У входа в «Снегурочку» нас словно поджидал некий очень молодой гражданин, который пристроился к Г.А. и сказал ему негромко, глядя прямо перед собой: «Они уже автобусы готовят». Я узнал его, это был давешний куст, но уже без репьёв в голове, умытый и облачённый в цивильное, как все добрые граждане.

Г.А. ничего ему не ответил, только кивнул в знак того, что услышал и принял к сведению. Юнец тут же отстал, а Г.А. почему-то пошёл медленнее, без всякой целеустремлённости, а как бы фланируя, и даже руки заложил за спину. Так и профланировали мы по самого подъезда гормилиции. Г.А. молчал, а я – тем более. Перед подъездом он вдруг как-то прочно остановился. «Нет, – сказал он мне, – к этому разговору я ещё не готов. Пойдёмте-ка домой, ваша светлость».

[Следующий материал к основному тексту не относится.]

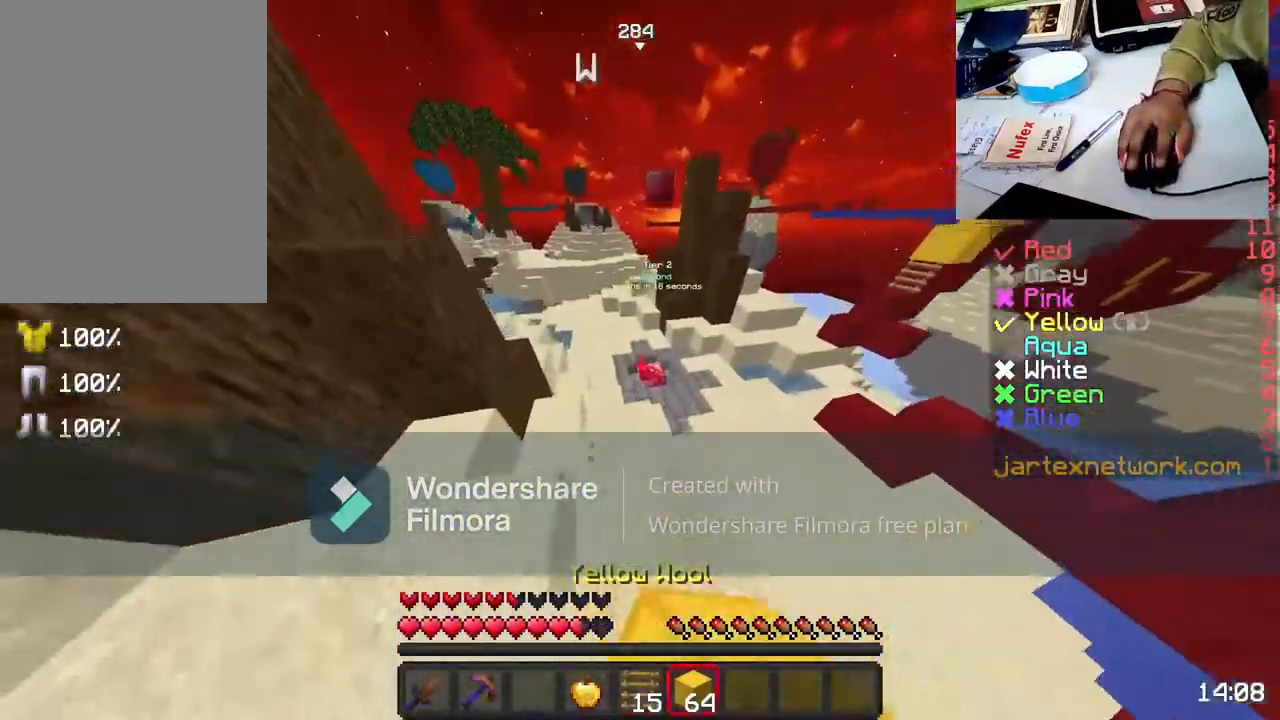
{"keys": ["d", "space", "w"], "mouse": ["left"], "events": [[150, "mouse_left", "up"], [250, "d", "down"], [250, "mouse_left", "down"], [350, "mouse_left", "up"], [350, "space", "up"], [400, "space", "down"], [500, "mouse_left", "down"]]}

Перечитал записи последних дней насквозь. Мне не нравится:

1. Что Г.А. так активно вступился за Флору. Милосердие милосердием, но, по сути дела, речь идёт о выборе между благополучием всё-таки подонков и социальным здоровьем моего города.

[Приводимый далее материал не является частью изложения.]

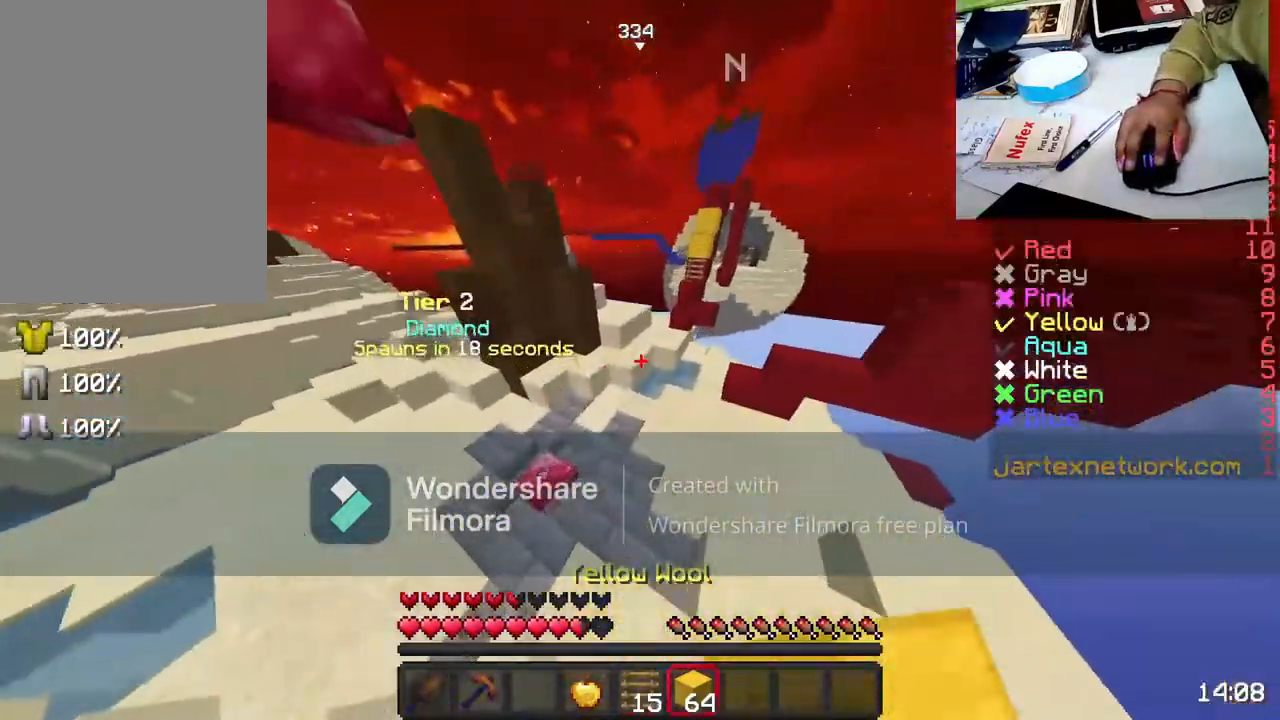
{"keys": ["w"], "mouse": ["left"], "events": [[100, "mouse_left", "up"], [150, "d", "up"], [150, "space", "up"], [400, "mouse_left", "down"]]}
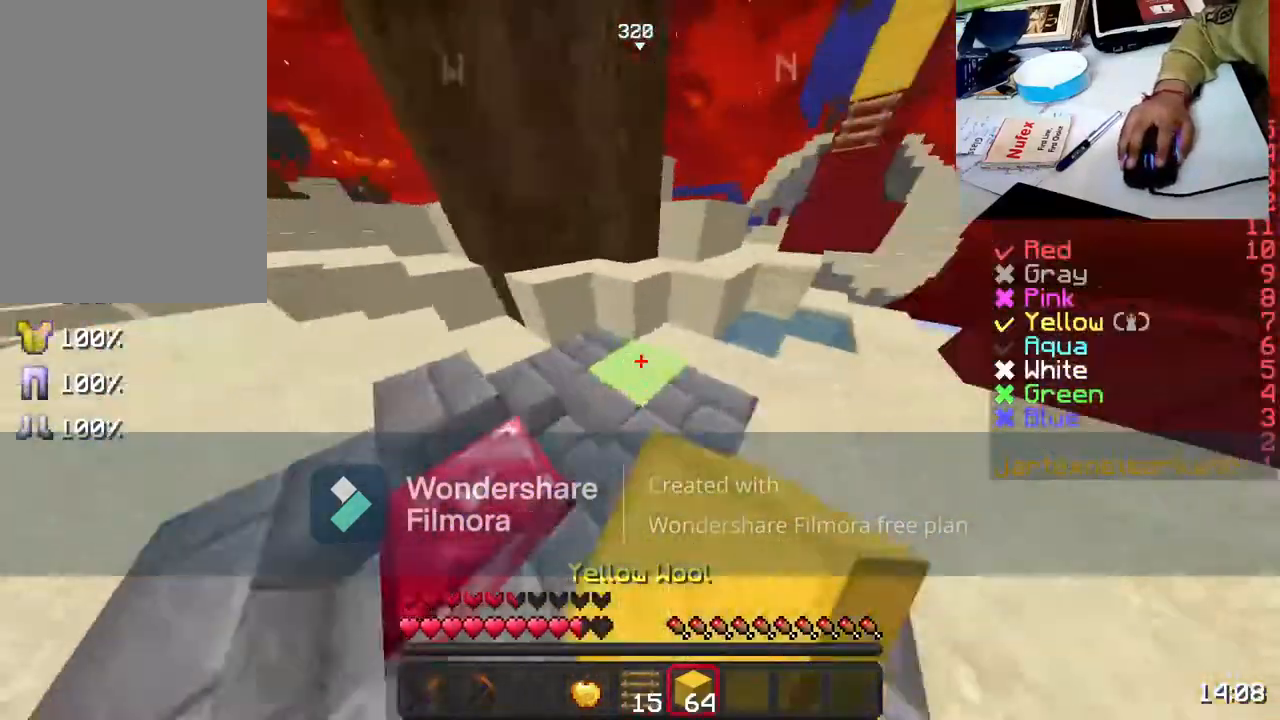
{"keys": ["space", "w"], "mouse": [], "events": [[17, "d", "down"], [17, "mouse_left", "up"], [133, "mouse_left", "down"], [300, "mouse_left", "up"], [400, "space", "down"], [450, "d", "up"]]}
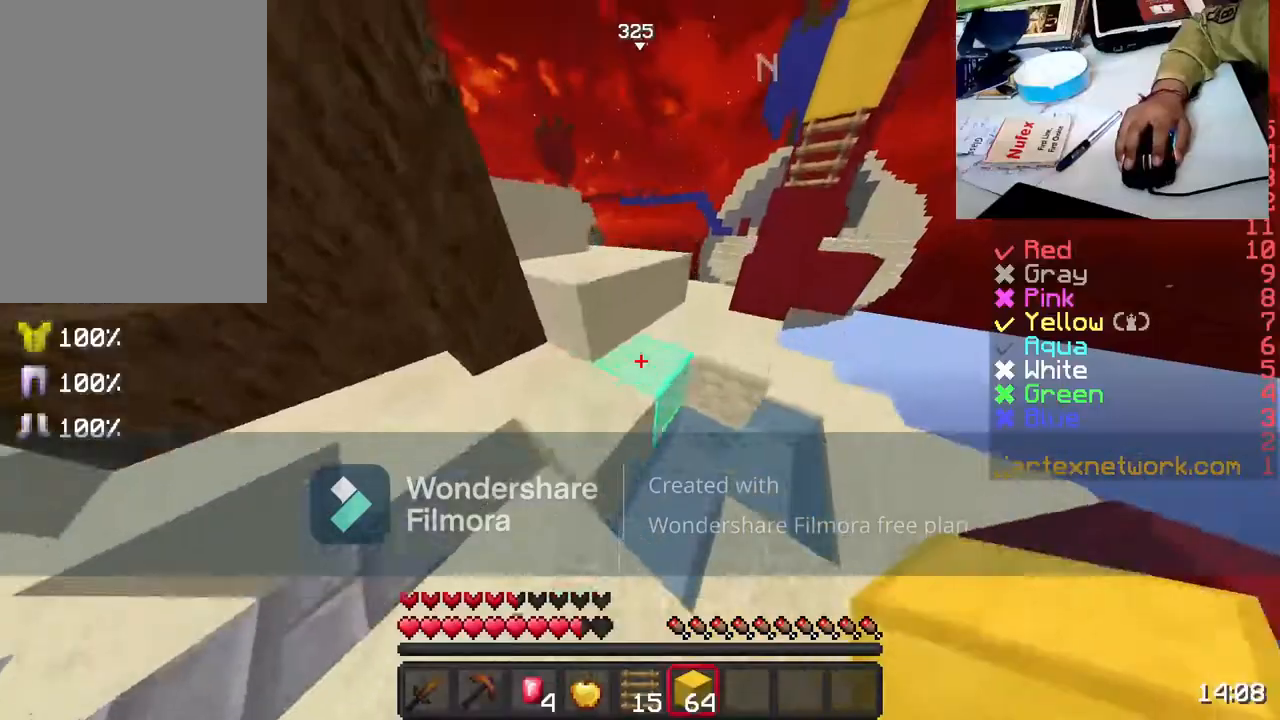
{"keys": ["space", "w"], "mouse": [], "events": [[250, "mouse_left", "down"], [400, "mouse_left", "up"]]}
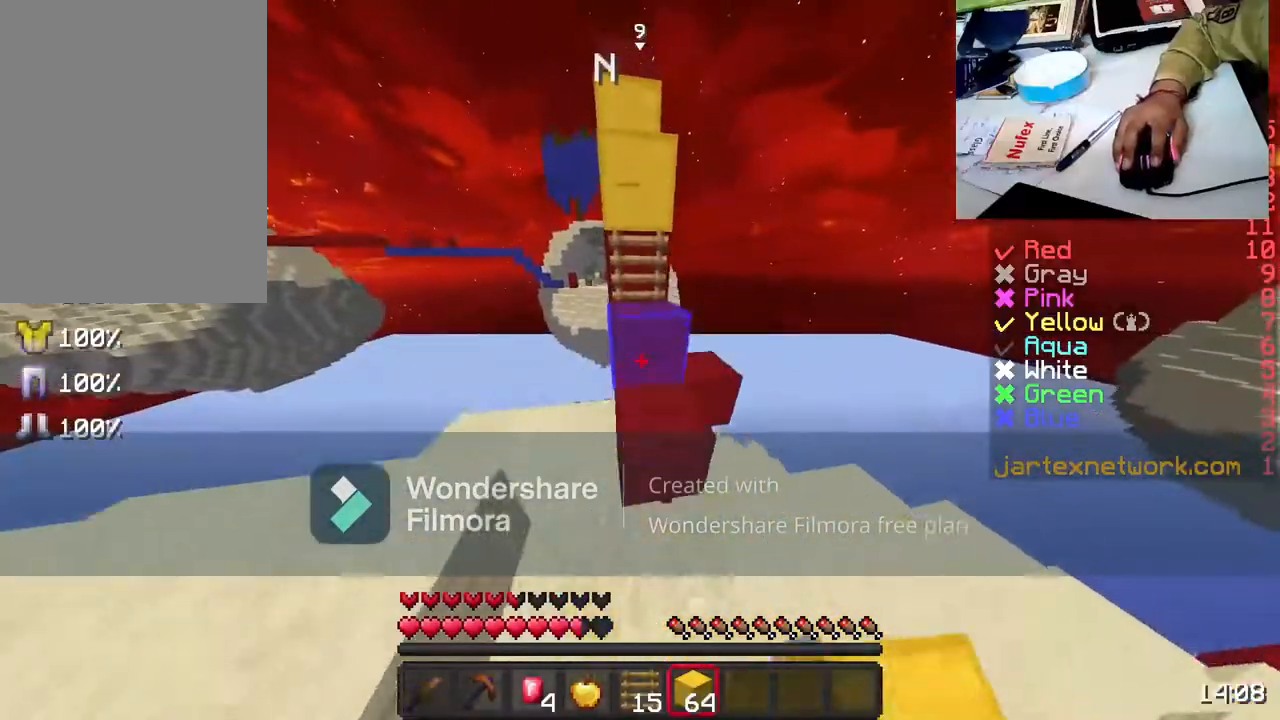
{"keys": ["space", "w"], "mouse": [], "events": [[50, "mouse_left", "down"], [150, "mouse_left", "up"], [300, "mouse_left", "down"], [400, "mouse_left", "up"]]}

2. Что Г.А. явно останется в одиночестве. Если ухе мне не хочется его поддерживать, то что же тогда говорить, например, о Ване Дроздове и о Серёжке Сенько?

3. И мне не нравится то, что я сейчас написал. Люди несоизмеримы, как бесконечности. Нельзя утверждать, будто одна бесконечность лучше, а другая хуже. Это азы. Я отдаю предпочтение одним за счёт других. Это великий грех. Я опять запутался.

Муторно. Поужинаю – и сразу спать.

ДНЕВНИК. 17 июля. 5 часов утра

События развиваются странно.

Около полуночи Г.А. постучался и безо всяких объяснений велел нам с Мишелем одеваться. (Я проспал часа три, а Михей вообще только глаза завёл.) Мы оделись и сели в машину – Г.А. за руль, мы сзади.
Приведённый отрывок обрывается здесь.